«Io, che vivo ad Haifa e provo a ripararmi come tutti nei bunker»
La testimonianza di Mirco Mutti, ricercatore fiorenzuolano. «Si spera sempre sia l’ultima crisi, ma questa volta è intensa»
Federica Duani
June 20, 2025|27 giorni fa

Mirco Mutti, ricercatore post dottorato all’università Technion
Attesa, speranza. Una sirena di allarme, un minuto per raggiungere il rifugio, un boato. «Nei bunker israeliani si entra ordinati: all’interno c’è una luce, dei divani, ci si siede e si aspetta», racconta Mirco Mutti, fiorenzuolano classe 1993. Poi continua: «Tutti guardano il telefono, attendono notizie e messaggi. Incollati all’applicazione “Home Front Command”, comando del fronte interno: aggiorna in tempo reale su quello che accade fuori e quando uscire, perché non c’è altrimenti percezione. Non trema la terra: i muri sono spessi e isolanti, i boati attraversano le porte e la finestra, ce n’è una ed è in metallo». Da settembre 2023, Mirco vive ad Haifa, nel distretto settentrionale di Israele. È ricercatore post-dottorato all’università Technion. Di crisi militari, in realtà, ne ha vissute più di una: cita il 7 ottobre 2023, era lì solo da un mese quando i miliziani di Hamas, uscendo dalla Striscia di Gaza, attaccarono Israele. Il conflitto con il Libano. « È difficile separare questa crisi con l’Iran rispetto alla situazione complessiva: è un domino di eventi, in crescendo. Ogni volta speri sia l’ultima: questa volta, la crisi è intensa. Lo si percepisce dai volti della gente: preoccupati, come non lo erano da tempo. E dal numero di persone nei rifugi, triplicato». Venerdì scorso, 13 giugno, la prima sirena alle 3 del mattino. «Negli ultimi giorni sono caduti a terra almeno quattro missili, anche se mai a meno di un chilometro dal mio bunker – continua Mirco – . I veterani distinguono dal suono i missili ad impatto diretto da quelli ad intercetto, che distruggono in aria quelli in arrivo, così a terra cadono i detriti».
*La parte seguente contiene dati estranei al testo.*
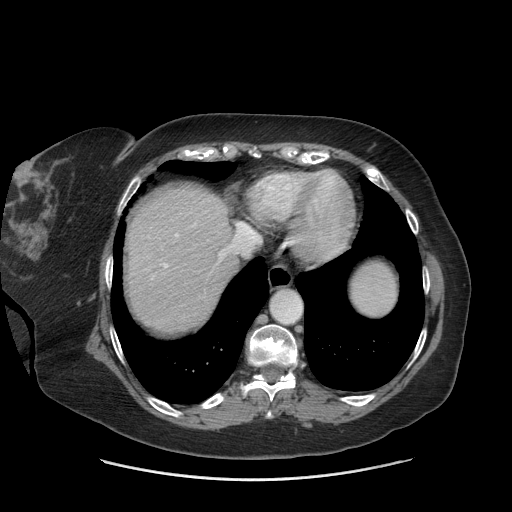
Contrast-enhanced abdominal CT (liver protocol), one axial slice. Position 63 of 69 along the scan axis. Reconstruction kernel STANDARD. 140 kVp. Soft-tissue window (W 400 / L 40 HU). 512 × 512 image matrix, field of view 420 × 420 mm. Case-level facts recorded for this patient, not image findings: diagnosis: hepatocellular carcinoma (patient treated with transarterial chemoembolisation; whether this scan precedes or follows treatment is not stated here); TNM stage (as recorded): Stage-IIIB; Child-Pugh class: A; tumour differentiation: moderately differentiated; tumour nodularity: multinodular.
Annotated regions visible in this slice (semi-automatic segmentation, software-assisted and operator-edited):
- abdominal aorta: bounding box <271,291,301,323> (left, top, right, bottom; pixels)
- liver parenchyma outside the tumour (the mass and vessels are separate outlines, so this box may not span the whole liver): <126,186,238,332>
- portal vein: <163,234,225,268>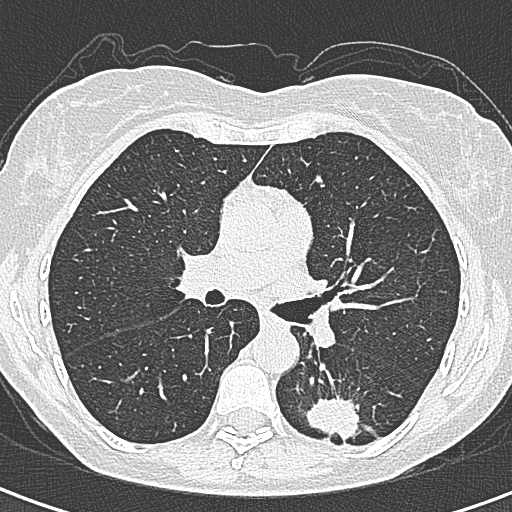
Axial slice from a low-dose chest CT screening exam. First (baseline) screen. Lung window (W 1500 / L -600 HU). 1 mm slice thickness. Lung (sharp) reconstruction kernel (B80f). Female participant, aged 58 years at enrolment.
• Lesion marked by an expert reader, bounding box (x1, y1, x2, y2) in pixels: (295, 388, 365, 456).
• The screening reader recorded 2 non-calcified nodules or masses ≥4 mm on this exam (left lower lobe, right lower lobe); which of them this box marks is not recorded.
• Official screen result: positive, change unspecified: nodule(s) >= 4 mm or enlarging nodule(s), mass(es), or other non-specific abnormalities suspicious for lung cancer.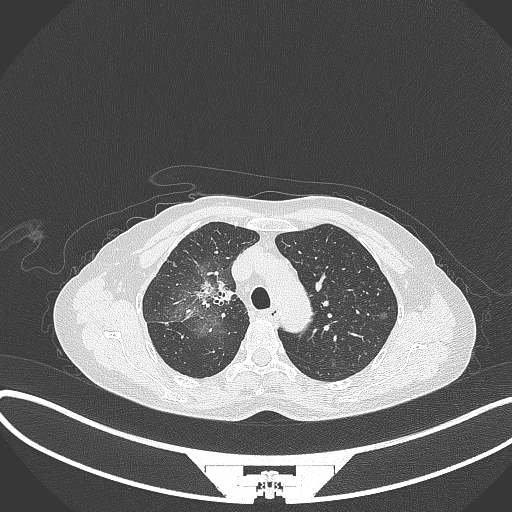
Chest CT, one axial slice. Slice 230 of 284 in the series (ordered by position). Reconstruction kernel B70f. 120 kVp. Lung window (W 1500 / L -600 HU). 1 mm slice thickness. 512 × 512 image matrix. Female patient, age 59 years. From the clinical record (not read from this slice): clinical TNM (as recorded): T3 N0 M0.
Structures marked on this image (bounding box drawn by a radiologist):
- lung tumour (recorded histology: adenocarcinoma): bounding box <194,277,236,311> (left, top, right, bottom; pixels)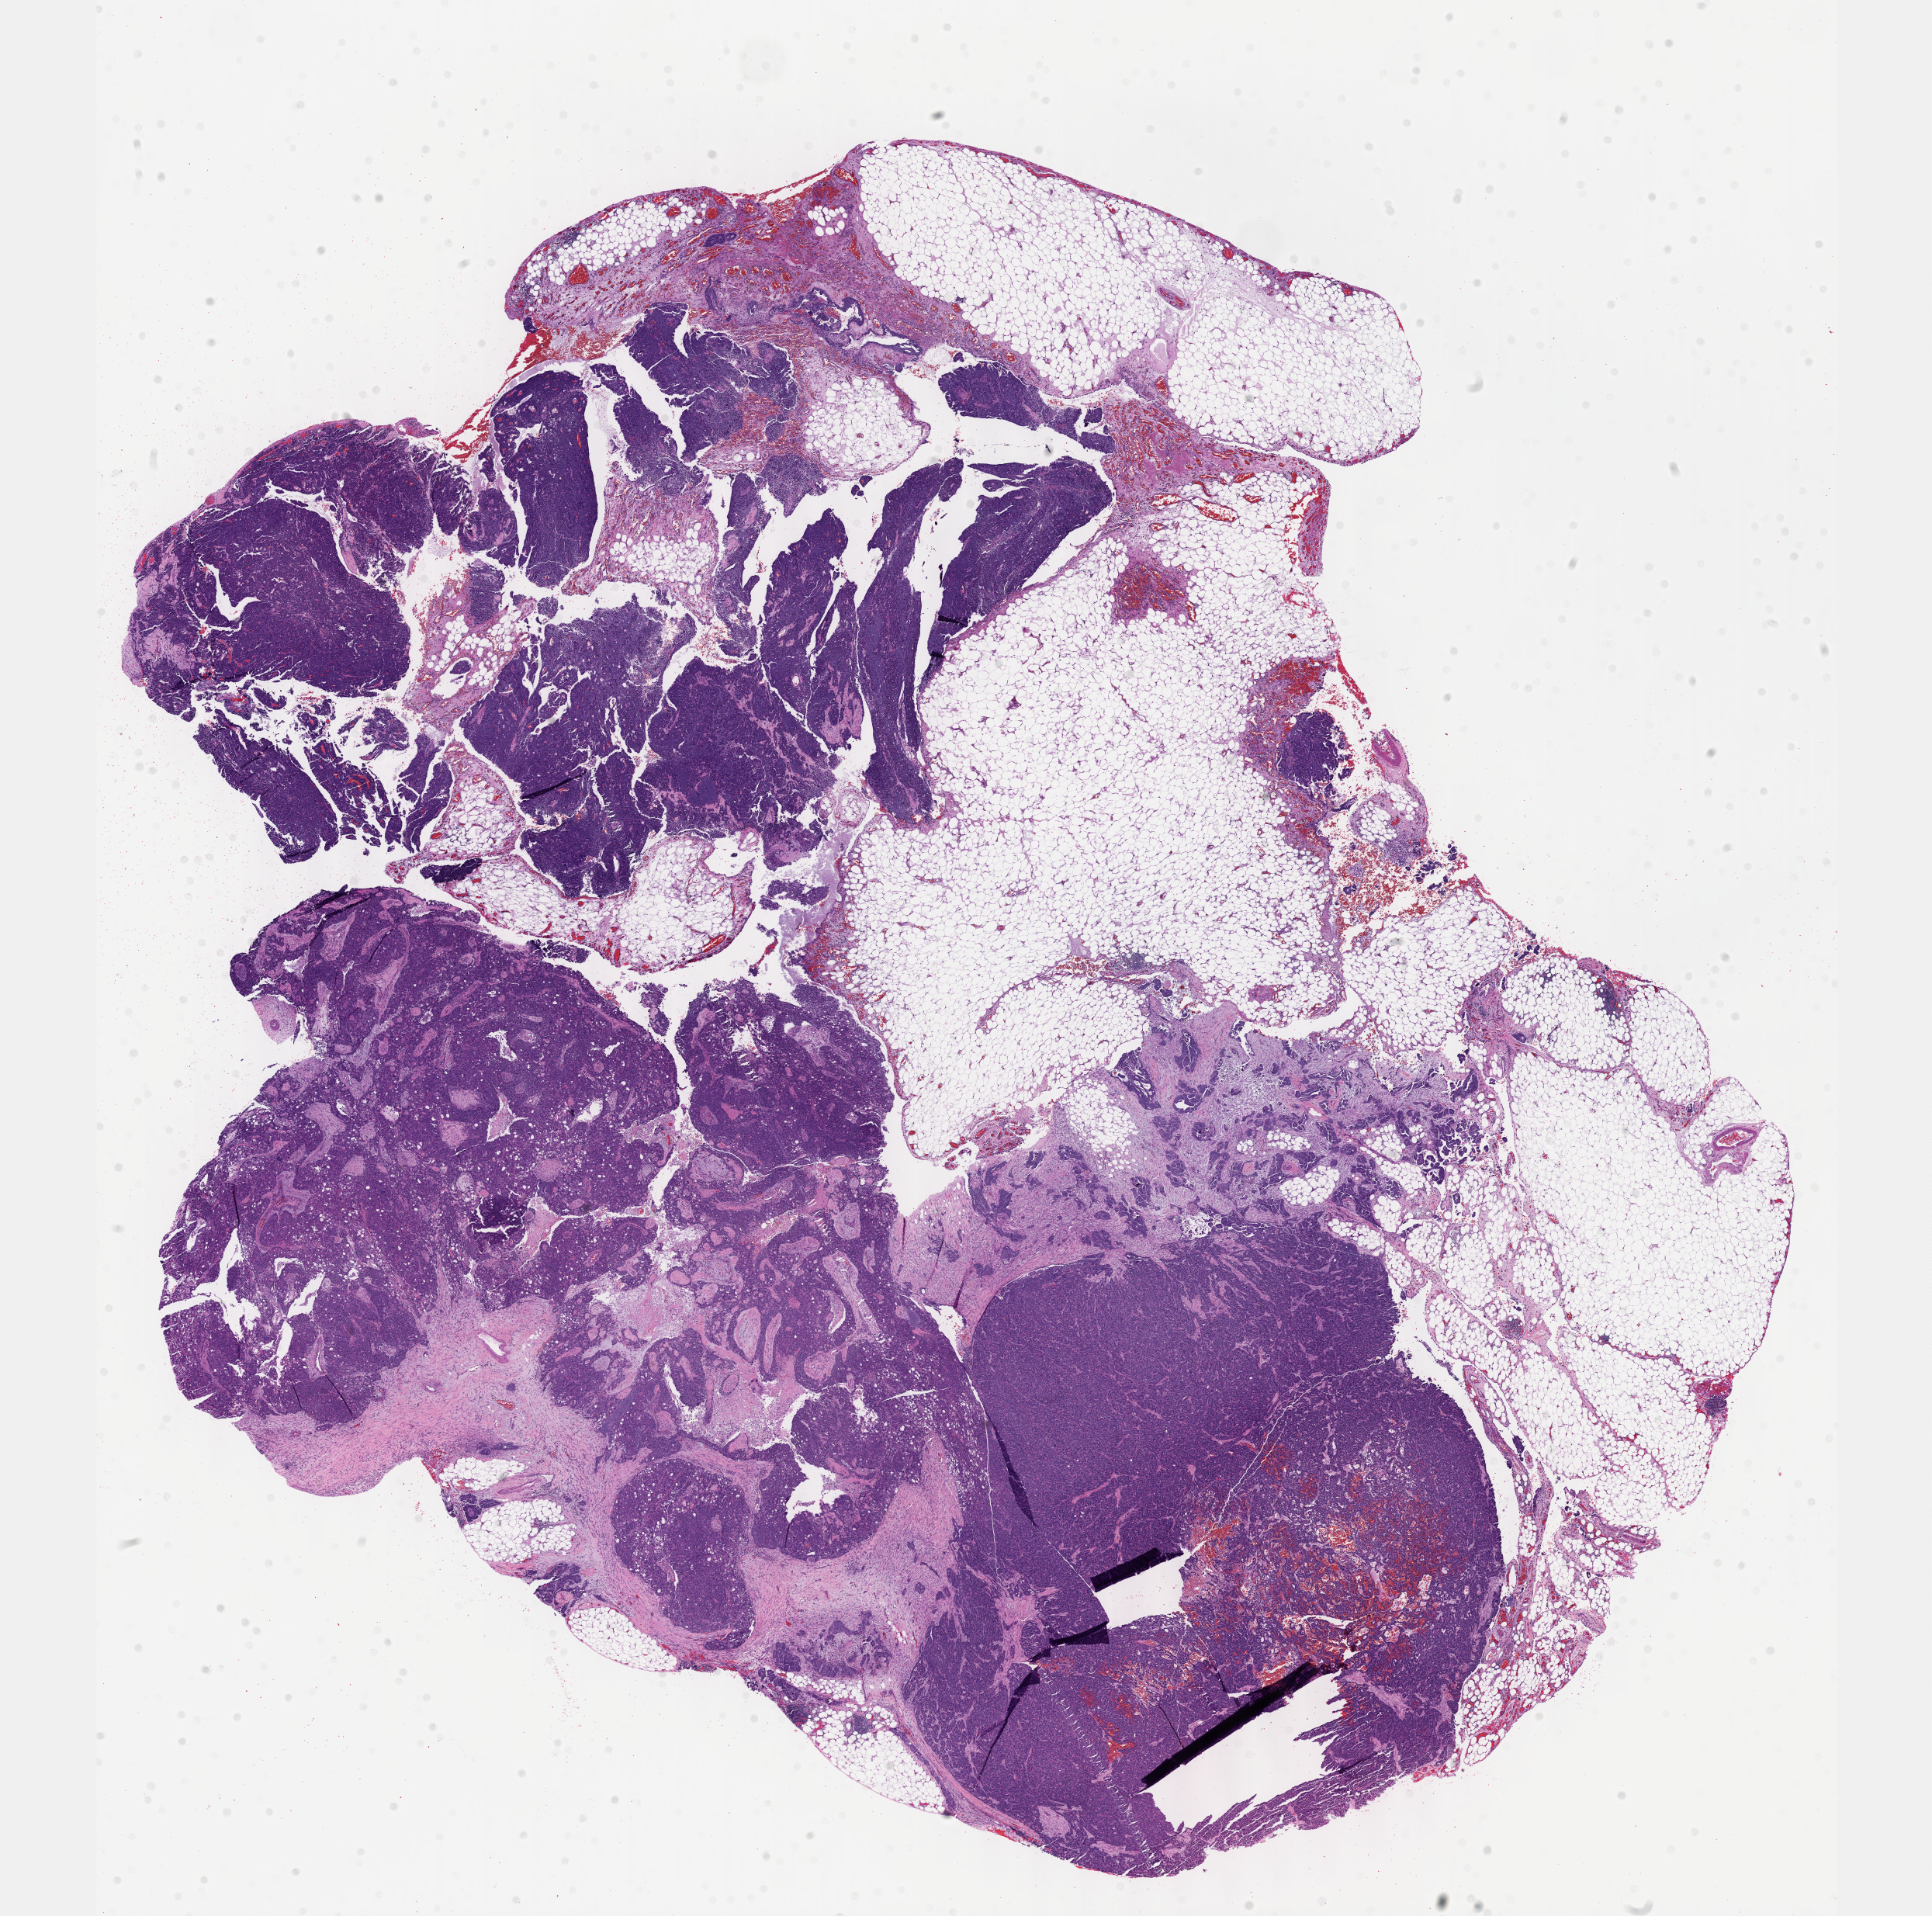
Whole-slide histology image, Hematoxylin and eosin (H&E) stained, shown as a low-resolution overview of the whole scanned area (about 20.1 x 19.9 mm, acquisition: 40x scan); formalin-fixed paraffin-embedded (FFPE) diagnostic section; ovary, primary tumour sample. Female, age 72 years at initial diagnosis. Histologic grade: G3 (poorly differentiated).
* FIGO stage: IIIC
* laterality: right
* pathologic diagnosis: Serous cystadenocarcinoma, NOS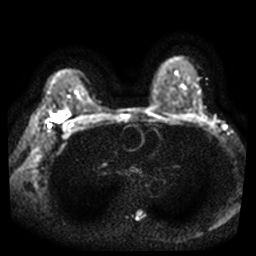
Breast MRI, one axial slice. Slice 29 of 44 in the series (ordered by position). Diffusion-weighted series; image 2 of 4 stored at this slice position (different b-values; order by instance number). 3 T. 5 mm slice thickness. 256 × 256 image matrix, field of view 340 × 340 mm. Female patient.
Structures marked on this image (manually delineated by an expert):
- tumour on diffusion-weighted imaging: box from (x=52, y=115) to (x=58, y=121) px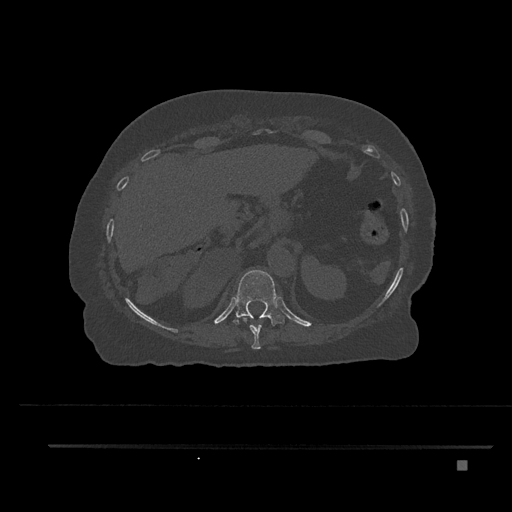
CT including the spine, one axial slice; reconstruction kernel Br40s/3; 120 kVp; bone window (W 1800 / L 400 HU); 512 × 512 image matrix, field of view 437 × 437 mm. Patient: female, 76 years. From the clinical record (not read from this slice): primary cancer: lung; vertebrae with lytic lesions (as recorded): T11, L3.
Structures marked on this image (semi-automatic segmentation, software-assisted and operator-edited):
- T10 vertebra: box from (x=242, y=318) to (x=262, y=350) px
- T11 vertebra: (x=234, y=270)–(x=285, y=326)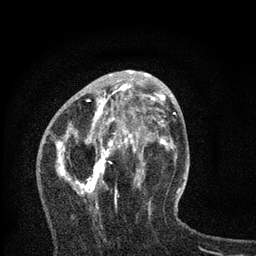
Breast MRI, one axial slice. Position 30 of 80 along the scan axis. Cropped to one breast. Dynamic contrast-enhanced series, time point 2 of 7 at this slice position (early post-contrast). 3 T. TE 2.2 ms, TR 6 ms. 256 × 256 image matrix, field of view 140 × 140 mm. Female patient.
Outlined on this slice (semi-automatically segmented with operator editing):
- enhancing-tissue mask used for the functional tumour volume (all voxels passing the contrast-enhancement thresholds inside the analysis volume; usually the tumour): bounding box (x1, y1, x2, y2) in pixels: (56, 84, 168, 226)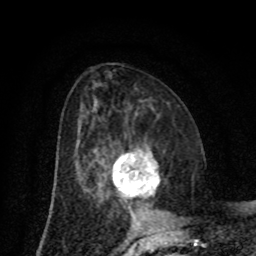
Breast MRI (dynamic contrast-enhanced), one axial slice; position 38 of 80 along the scan axis; cropped to one breast; dynamic contrast-enhanced series, time point 2 of 8 at this slice position (early post-contrast); 1.5 T; TE 4.2 ms, TR 7 ms; 2 mm slice thickness; 256 × 256 image matrix. Female patient.
Structures marked on this image (semi-automatically segmented with operator editing):
- enhancing-tissue mask used for the functional tumour volume (all voxels passing the contrast-enhancement thresholds inside the analysis volume; usually the tumour): box from (x=112, y=153) to (x=160, y=198) px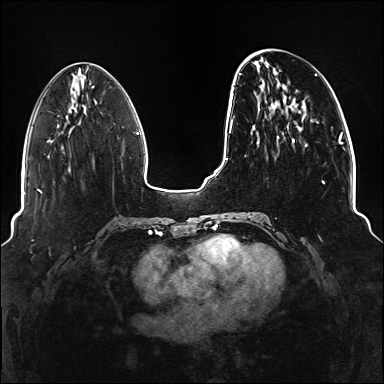
Breast MRI (dynamic contrast-enhanced), one axial slice. Slice 46 of 176 in the series (ordered by position). Dynamic contrast-enhanced series, time point 2 of 6 at this slice position (early post-contrast). 1.5 T. TE 2.3 ms, TR 5.2 ms. 1.1 mm slice thickness. 384 × 384 image matrix. Female patient.
Annotated regions visible in this slice (semi-automatically segmented with operator editing):
- enhancing-tissue mask used for the functional tumour volume (all voxels passing the contrast-enhancement thresholds inside the analysis volume; usually the tumour): bounding box (x1, y1, x2, y2) in pixels: (234, 73, 325, 218)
La paura non è tanto all’interno del bunker, quanto nelle giornate spese a ripassare mentalmente le regole governative, la ritualità di fronte ad una sirena. « Nel mio caso, chiavi di casa per uscire e rientrare. Il cellulare. E se suona l’allarme mentre fai la doccia? O quando non sei a casa?». Cerchi un bunker, nelle stazioni è visibile. Per strada fermi una macchina, ti rifugi nel primo edificio. « I miei vicini non sono sconosciuti, mi traducono le notizie televisive dall’arabo, le più immediate in materia di sicurezza».
Cessato l’allarme, si esce dal bunker: «C’è una scala, poi un piccolo bosco, dal mio appartamento affacciato su una valle interna: resta uguale, dopo ogni attacco, ed è ciò che mi dà stabilità. Haifa è un microcosmo israeliano che funziona, nella sua varietà culturale: circa 300.000 abitanti, ma l’atmosfera è un po’ un conglomerato di molteplici Fiorenzuola». Sentiamo Mirco sorridere con empatica lucidità. Da martedì è a Dahab, nel Sinai, in Egitto. Dodici ore di viaggio: treno, autobus e taxi. Una sirena anche nel viaggio in treno, lì dove tra l’ammasso di gente ci sono tanti giovani militari di leva «maschi e femmine tra i 18 e i 21 anni, con un mitragliatore automatico in mano e la serenità in volto: sono in gruppo, fanno passare prima i civili». Tutti nei rifugi situati in banchina, poi di nuovo sul treno. Da Be’er Sheva, la città più a sud di Israle, in autobus Mirca attraversa il deserto del Negev, fino al villaggio israeliano sul Mar Rosso, al confine con l’Egitto. La frontiera «sembrava un esodo: in Egitto mi fermerò a monitorare la situazione. Poi i casi sono due: tornare in Italia o ad Haifa, per ora la seconda». Speranza, attesa.